My Semester in the U.S.

Mohammed Al Shammari (Bahrain), Minnesota State University – Mankato 

In December 2015, I ended a big chapter in my life at an organization that I volunteered at for 3 and a half consecutive years, and was looking to jump at the next opportunity to grow and explore myself as well as the world around me. That was when I applied for the Global UGRAD Program. After the hard work I kept in my application and interview, I got selected to represent my country, Bahrain, at Minnesota State University, Mankato. Full of excitement, I began wondering what kind of experience it would be and what kind of challenges I would face and began to envision the kind of person

I would be at the end of the program, which made me more ecstatic.

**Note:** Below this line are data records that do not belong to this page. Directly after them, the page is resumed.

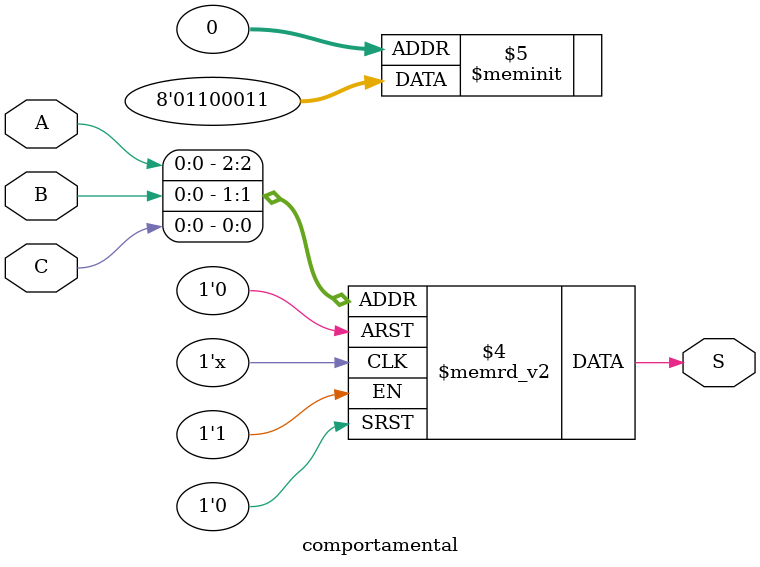
<source format=v>
module comportamental(A,B,C, S);
//variaveis de entrada
input A,B,C;
//quando se usa o always deve usar a saida do tipo reg
output reg S;
//always é uma repeticao alternativa em verilog
  always @(A or B or C)
  begin 
    //concatenacao de variaveis
    case ({A,B,C})
         //analisa cada caso e atribui uma saida desejada
         //como se fosse a tabela-verdade
	 3'b000 : S = 1'b1;
	 3'b001 : S = 1'b1;
	 3'b010 : S = 1'b0;
	 3'b011 : S = 1'b0;
	 3'b100 : S = 1'b0;
	 3'b101 : S = 1'b1;
	 3'b110 : S = 1'b1;
	 3'b111 : S = 1'b0;
	 endcase
	end
endmodule

</source>
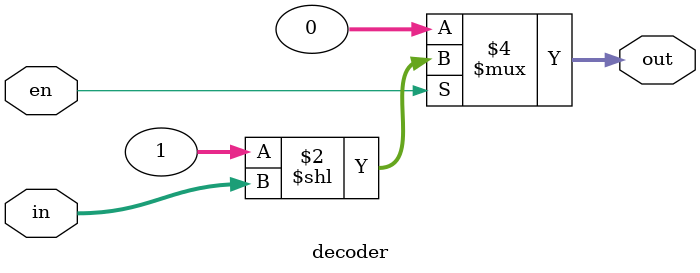
<source format=sv>
module decoder #(parameter Input_size = 5)

(

	input  logic [Input_size-1:0] in, 
	input  logic en,
	
	output logic [2**Input_size-1:0] out

);
	
	always_comb begin

		if(en) begin 
		
			out     = (2**in) ; 

		end
		
		else out   = 'b0  ;


	end


endmodule
</source>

In August of 2016, I landed in the U.S. and headed to my campus where I lived for the next four months. Settling in wasn’t the most challenging, but it wasn’t so easy either. I say it wasn’t very challenging because I stayed at the dorms, there were hardly any ‘housing’ related responsibilities I needed to take care of, such as electricity, rental, utilities, or food, seeing as I had a meal plan in the university dining hall.  It took me three days to finally organize all my clothes and personal belongings in my tiny side of the room, waiting anxiously to meet my roommate for the first time. A week later, I walked into my room and saw my roommate, Brady, had already settled in. Within 15 minutes we decided to reorganize the entire room and change the way our beds were setup and the way our desks were placed. “This is great, we’re already agreeing and seeing eye-to-eye on so many things!” – I thought to myself. And that is how the rest of the semester went, when it came to my housing and roommate experience within the program.

The first day of classes was a week after I settled in. I was nervous. I thought I’d get different kind of looks and stares because I looked different than the rest of the people here. I was clearly foreign, and had heard that Americans are not adept at dealing with outsiders. This assumption or stereotype, you may call it, was all in my head and I was proven wrong time and time again. Every American I met greeted me with a big smile and welcomed me into their country. It didn’t stop there: they were also eager to learn more about where I come from, the Middle Eastern and Bahraini culture, as well as the Arabic language.

That was when I learned one of the most valuable lessons I learned while on the program: never generalize, or treat people based on stereotypes – don’t make any assumptions.

Fortunately, language was not a communication barrier for me in my experience. However, I did still somewhat struggle in some of my classes, specifically the ones that required online coursework.

Three of my 5 classes had online tests, assignments and quizzes. This was particularly challenging for me coming from a law college in Bahrain given that we never used online courses or platforms to submit our assignments. All our evaluation was based on essay-based tests that take place twice a semester, all relying on your memorization skills.

In the States, I didn’t always check the online student platform that the university used, and I found it really confusing when I noticed that my professor would put up notices and assignments online  but never mention or talk about it in the classroom. I was hesitant… was this assignment just extra work to help us understand the subject better? Is it compulsory? Is it graded? When is it due?

Only when I missed a couple of assignments because of my hesitance and fear of asking questions and looking stupid in front of my classmates, did I learn to not depend on my tutor to tell us about the assignments he posts. I learned that it is the responsibility of the student to constantly check for homework and assignments, especially given the fact that the tutor will rarely ever bring it up in class and instead, would just wait for you to submit it online.

My experiences in the U.S. led me to many realizations; to always stop and reflect on myself and my personal growth. To always question my motives and actions. Am I trying to be a better version of myself from yesterday’s version? Is this the most I can grow? Is what I’m saying contributing positively into the conversation I’m having? Is it valuable?

I learned the power of reflection is undeniable when it came to growing as a person and being more self-aware. Understanding yourself is understanding your strengths and weaknesses. How to sharpen your strengths and overcome your weaknesses and the way to do that is to reflect on every small or big experience you go through in life, every conversation, every interaction. There’s always more to learn from people you engage with and from the situations you experience. How else would you know you are progressing and your mindset is changing towards the better?